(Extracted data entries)
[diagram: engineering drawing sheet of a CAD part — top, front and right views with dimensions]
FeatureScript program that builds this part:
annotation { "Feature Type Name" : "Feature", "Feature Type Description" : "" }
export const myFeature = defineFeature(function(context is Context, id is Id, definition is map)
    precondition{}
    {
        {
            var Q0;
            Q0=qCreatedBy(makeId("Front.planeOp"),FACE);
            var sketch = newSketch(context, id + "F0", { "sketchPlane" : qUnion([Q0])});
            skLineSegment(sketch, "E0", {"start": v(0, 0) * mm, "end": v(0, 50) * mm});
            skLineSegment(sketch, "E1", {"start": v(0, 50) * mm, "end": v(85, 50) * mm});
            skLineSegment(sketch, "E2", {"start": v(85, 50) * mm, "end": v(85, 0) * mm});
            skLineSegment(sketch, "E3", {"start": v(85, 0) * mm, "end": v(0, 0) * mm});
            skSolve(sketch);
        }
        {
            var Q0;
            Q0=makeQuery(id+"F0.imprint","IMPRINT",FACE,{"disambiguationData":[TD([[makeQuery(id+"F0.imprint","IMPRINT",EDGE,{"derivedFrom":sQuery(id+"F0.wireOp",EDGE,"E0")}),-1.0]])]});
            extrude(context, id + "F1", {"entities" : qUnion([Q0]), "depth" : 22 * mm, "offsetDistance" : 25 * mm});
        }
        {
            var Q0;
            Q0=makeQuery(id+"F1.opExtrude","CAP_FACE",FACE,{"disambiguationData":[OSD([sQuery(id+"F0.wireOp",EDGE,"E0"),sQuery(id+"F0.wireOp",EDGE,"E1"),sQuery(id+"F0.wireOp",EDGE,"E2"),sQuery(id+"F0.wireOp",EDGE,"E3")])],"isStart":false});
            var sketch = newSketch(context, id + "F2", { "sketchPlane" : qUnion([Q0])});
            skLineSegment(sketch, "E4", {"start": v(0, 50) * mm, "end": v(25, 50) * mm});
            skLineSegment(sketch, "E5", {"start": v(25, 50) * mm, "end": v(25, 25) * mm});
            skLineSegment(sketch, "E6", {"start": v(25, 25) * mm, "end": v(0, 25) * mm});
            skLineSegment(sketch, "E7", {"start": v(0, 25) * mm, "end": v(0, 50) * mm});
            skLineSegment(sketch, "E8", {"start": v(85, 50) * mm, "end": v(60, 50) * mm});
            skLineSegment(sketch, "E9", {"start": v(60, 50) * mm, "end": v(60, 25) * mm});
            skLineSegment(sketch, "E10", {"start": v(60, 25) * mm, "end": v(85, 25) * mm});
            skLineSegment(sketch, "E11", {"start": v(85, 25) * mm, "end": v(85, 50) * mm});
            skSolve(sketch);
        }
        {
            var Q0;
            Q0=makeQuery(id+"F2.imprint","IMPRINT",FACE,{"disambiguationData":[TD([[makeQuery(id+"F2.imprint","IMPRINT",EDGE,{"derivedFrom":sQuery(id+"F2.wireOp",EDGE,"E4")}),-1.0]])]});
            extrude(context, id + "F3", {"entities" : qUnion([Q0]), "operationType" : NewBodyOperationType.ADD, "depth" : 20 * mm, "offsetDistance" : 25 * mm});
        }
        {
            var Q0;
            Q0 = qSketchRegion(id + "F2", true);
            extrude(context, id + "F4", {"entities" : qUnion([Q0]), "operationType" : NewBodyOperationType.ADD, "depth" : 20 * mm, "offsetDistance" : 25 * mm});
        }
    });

## TO DO
Return every line of the items that contains the string "part". Matches are case-sensitive.

## OUTPUT FOR THIS EXERCISE
[diagram: engineering drawing sheet of a CAD part — top, front and right views with dimensions]
FeatureScript program that builds this part:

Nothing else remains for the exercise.